Task to complete:
Answer these questions from the forum post:
1. How many pages of the site were submitted to Inktomi via PFI?
2. How many page hits from MSN Search did the site reach after three weeks?
3. With which search engine does the site still rank highly?

*** Text Section Begins ***

1:34 am on Sep 1, 2003 (gmt 0)

WebmasterWorld Senior Member 10+ Year Member



My question relates to an adult site. The site is a new one and was submitted via PFI to Inktomi (3 pages), Fast (1 page), and Ask (1 page). Almost immediately, the site began to receive hits from MSN Search - up to 18,000 page hits after three weeks - on various keyword combinations that seemed to escape some kind of adult filter. It would mostly rank in the first 20 in MSN, on very competitive adult keywords and key phrases that correctly reflected the actual content, though minor modifications to those searched-for keywords would trigger nightsurf.

The site has now dropped out of MSN and HOTBOT SERPS (though still ranks highly with ATW). It can be found by its URLs in MSN but no longer anywhere in SERPS.

*** Text Section Ends ***
*** Data shown Section Begins ***

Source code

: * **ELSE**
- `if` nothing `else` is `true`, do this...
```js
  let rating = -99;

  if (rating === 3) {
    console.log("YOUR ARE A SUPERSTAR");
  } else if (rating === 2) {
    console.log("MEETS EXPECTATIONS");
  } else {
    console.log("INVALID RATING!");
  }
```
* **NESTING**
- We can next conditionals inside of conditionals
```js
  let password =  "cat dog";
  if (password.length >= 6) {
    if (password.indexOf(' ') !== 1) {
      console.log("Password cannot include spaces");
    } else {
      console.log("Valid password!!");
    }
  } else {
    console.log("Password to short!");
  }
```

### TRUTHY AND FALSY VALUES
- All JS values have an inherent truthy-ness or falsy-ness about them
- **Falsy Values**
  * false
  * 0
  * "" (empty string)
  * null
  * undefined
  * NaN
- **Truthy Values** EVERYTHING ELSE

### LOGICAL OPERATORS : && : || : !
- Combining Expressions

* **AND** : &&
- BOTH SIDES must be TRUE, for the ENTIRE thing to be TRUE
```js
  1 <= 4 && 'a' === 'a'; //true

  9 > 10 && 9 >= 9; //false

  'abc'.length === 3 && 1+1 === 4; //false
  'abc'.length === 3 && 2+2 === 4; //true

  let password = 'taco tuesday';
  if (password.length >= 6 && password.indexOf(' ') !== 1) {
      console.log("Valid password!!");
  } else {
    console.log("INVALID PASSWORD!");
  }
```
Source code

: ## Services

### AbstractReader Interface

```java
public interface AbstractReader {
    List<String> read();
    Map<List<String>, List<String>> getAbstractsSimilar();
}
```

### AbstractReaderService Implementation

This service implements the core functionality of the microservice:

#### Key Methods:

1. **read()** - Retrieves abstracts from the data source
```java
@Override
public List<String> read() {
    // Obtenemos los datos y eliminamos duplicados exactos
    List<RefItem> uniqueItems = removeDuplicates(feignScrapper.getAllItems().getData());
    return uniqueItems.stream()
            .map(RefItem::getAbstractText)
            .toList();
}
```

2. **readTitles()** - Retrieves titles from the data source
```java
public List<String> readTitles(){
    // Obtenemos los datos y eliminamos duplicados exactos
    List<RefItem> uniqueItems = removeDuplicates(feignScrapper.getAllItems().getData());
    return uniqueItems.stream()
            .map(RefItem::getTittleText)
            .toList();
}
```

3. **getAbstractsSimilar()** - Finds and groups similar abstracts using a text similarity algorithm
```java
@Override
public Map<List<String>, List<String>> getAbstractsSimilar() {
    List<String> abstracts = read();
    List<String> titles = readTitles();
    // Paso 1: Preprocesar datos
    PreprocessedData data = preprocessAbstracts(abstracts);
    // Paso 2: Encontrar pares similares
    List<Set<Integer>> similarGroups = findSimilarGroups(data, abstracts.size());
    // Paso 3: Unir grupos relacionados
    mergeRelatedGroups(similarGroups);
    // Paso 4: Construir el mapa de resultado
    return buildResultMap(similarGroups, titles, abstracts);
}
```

*** Data shown Section Ends ***

Expected answer:
1. 3 pages
2. Up to 18,000
3. ATW